Tomato plant for sale – In picking a tomato plant for your garden, select young plants without fruits or blossoms, as younger plants tend to establish faster. Tomato plants for sale in the market are divided into three types: determinate, indeterminate, and semi-determinate tomatoes.
Tomato plant for sale
- Determinate Tomatoes – form bushes that reach a certain height and stop growing typically only up to 2 to 3 feet. This type is suitable for containers or small garden areas.
- Indeterminate Tomatoes – vines that grow and produce continuously with some varieties exceeding a length of 7 feet. This type must be staked or supported with trellising or wire cages to keep them off the ground.
- Semi-determinate Tomatoes – a combination of the two previous varieties. They will grow larger than determinate ones but are not as rampant as indeterminate ones. Typically growing up to 3 to 5 feet tall, they should also be staked but are less likely to outgrow their stakes.

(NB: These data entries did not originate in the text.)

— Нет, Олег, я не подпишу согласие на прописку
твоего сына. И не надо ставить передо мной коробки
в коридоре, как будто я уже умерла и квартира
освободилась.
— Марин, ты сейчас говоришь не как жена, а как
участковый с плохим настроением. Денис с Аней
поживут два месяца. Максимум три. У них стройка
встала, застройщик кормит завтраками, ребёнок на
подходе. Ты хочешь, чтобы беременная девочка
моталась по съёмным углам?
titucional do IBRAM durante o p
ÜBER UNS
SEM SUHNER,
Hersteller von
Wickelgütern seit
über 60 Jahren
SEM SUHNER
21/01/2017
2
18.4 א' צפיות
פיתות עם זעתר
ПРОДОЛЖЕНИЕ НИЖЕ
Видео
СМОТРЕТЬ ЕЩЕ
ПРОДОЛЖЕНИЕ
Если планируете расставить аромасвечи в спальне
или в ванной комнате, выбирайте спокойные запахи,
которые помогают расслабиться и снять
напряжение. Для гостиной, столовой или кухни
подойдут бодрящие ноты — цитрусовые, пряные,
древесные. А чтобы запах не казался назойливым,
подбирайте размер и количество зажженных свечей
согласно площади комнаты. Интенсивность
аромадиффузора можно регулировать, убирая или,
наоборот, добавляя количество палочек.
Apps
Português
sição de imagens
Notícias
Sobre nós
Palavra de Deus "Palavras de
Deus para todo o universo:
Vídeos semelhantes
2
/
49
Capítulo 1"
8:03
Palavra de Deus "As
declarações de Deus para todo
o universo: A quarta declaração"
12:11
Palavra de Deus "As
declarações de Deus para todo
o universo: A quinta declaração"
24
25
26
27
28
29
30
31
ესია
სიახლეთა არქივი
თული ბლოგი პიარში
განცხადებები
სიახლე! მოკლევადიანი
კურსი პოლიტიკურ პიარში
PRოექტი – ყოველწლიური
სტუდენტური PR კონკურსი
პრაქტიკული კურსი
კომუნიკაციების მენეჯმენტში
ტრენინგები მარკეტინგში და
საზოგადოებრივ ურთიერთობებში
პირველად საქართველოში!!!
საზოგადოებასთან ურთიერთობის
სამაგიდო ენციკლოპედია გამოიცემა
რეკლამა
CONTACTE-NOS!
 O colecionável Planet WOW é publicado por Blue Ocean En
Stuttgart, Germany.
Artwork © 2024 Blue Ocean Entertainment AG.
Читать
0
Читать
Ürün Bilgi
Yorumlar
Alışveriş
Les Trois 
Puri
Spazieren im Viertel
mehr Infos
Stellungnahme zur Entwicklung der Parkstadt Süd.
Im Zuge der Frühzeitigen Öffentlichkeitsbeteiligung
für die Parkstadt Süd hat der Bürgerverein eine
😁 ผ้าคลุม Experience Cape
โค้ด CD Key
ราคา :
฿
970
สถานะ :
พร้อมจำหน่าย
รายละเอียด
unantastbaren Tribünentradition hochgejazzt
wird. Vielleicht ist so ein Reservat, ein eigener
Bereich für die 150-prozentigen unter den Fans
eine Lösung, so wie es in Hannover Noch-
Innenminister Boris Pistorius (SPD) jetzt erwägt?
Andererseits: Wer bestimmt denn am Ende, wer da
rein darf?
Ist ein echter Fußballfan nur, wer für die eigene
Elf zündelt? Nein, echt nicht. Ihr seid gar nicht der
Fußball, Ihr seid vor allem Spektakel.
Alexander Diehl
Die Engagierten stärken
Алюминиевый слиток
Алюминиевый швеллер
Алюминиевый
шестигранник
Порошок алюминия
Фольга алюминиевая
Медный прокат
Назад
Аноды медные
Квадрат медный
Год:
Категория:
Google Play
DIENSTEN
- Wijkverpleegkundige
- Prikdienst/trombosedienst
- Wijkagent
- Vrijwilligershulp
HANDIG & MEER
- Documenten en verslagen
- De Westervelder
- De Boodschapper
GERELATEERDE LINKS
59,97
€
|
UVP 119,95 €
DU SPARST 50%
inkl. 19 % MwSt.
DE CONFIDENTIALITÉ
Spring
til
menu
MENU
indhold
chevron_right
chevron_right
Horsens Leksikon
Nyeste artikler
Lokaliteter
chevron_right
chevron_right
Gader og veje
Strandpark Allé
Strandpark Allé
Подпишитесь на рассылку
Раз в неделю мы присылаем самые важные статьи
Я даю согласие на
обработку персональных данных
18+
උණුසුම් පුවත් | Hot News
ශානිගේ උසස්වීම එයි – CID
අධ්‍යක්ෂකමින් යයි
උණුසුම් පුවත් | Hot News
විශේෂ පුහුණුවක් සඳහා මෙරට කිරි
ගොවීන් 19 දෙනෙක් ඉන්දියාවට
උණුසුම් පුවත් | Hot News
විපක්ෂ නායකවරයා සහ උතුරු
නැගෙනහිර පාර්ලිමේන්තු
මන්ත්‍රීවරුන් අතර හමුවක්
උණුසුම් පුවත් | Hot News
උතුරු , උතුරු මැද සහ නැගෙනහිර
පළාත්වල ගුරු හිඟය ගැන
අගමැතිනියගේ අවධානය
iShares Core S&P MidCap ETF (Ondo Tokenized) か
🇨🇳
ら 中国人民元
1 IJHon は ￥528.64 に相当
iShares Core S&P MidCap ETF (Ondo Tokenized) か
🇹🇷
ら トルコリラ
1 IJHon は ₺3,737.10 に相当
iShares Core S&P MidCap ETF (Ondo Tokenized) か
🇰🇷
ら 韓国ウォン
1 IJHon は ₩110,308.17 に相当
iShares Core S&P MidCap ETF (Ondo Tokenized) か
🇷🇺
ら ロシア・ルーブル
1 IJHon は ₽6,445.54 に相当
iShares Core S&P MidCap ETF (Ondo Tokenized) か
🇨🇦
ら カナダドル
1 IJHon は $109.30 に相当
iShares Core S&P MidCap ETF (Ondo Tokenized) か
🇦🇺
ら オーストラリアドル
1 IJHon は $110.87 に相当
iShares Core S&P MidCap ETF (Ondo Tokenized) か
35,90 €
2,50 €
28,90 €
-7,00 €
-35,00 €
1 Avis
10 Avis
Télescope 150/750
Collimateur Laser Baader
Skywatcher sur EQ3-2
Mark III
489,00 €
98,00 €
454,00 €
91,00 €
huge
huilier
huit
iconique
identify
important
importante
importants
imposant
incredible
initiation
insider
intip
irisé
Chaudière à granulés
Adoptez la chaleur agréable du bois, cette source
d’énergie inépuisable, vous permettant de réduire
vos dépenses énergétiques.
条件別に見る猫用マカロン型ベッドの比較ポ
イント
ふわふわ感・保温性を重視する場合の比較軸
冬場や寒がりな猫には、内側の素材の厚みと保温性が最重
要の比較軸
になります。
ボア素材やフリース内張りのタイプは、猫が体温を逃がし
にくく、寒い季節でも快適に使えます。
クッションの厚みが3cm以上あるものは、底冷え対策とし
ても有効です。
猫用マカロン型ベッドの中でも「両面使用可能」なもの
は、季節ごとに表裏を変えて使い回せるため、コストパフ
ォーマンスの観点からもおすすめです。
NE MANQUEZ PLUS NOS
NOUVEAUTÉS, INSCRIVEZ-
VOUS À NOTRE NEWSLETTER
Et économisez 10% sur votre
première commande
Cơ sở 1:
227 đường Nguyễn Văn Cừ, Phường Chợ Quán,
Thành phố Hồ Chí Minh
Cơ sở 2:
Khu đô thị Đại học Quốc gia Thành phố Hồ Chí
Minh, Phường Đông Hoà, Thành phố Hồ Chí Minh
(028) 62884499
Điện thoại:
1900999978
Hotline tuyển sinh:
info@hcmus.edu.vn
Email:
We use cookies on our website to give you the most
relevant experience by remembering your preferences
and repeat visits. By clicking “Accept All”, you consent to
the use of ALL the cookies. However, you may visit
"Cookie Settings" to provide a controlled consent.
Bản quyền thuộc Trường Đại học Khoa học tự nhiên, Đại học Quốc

You may want to plant at least two varieties of tomato in your garden to see which one suits your gardening needs better. Here are the things to consider when growing your own tomato plant:
- Weather – tomatoes are sun lovers so pick an area in your garden with full sun. They need at least 6 to 8 hours of sun exposure in a day to bring out the best flavors. The best season to plant tomatoes is in the late spring or early summer.
- Soil – an acidic and well-drained loamy soil is the best choice for tomatoes. Mix in 3 to 4 inches of compost in the soil which will provide nutrients and help hold the moisture in. in order to grow a really strong plant, it is recommended to bury two-thirds of the stem when planting. This will allow your tomato to sprout roots on the buried stem thus enabling your plant to find water in drought. Also, establish tomato stakes or cages in the soil at the time of planting to keep your future tomato fruits off the ground. Cover the ground with 2 to 4 inches of mulch to minimize weeds and help keep the soil evenly moist. Straw and shredded leaves make great mulches for tomatoes.
- Water – water generously in the first few days after planting and throughout the growing season. About 2 inches of water per week is needed during the summer.
- Fertilizer – Mix a continuous-release fertilizer into the soil as you prepare the planting holes. After which, you may fertilize two weeks prior to first picking and again two weeks after first picking.
- Pruning – prune plants by pinching off suckers so that only a couple stems are growing per stake. Remove rotten weak stems and dead leaves. You can prune your tomato plant all year round.
- Pests – Regularly inspect your tomato plant for signs of infestation. Deal with pests as soon as you spot them. In mid-summer big green caterpillars called tomato hornworms eat tomato foliage and sometimes damage fruits. One or two hornworms can strip a plant leafless in a short time.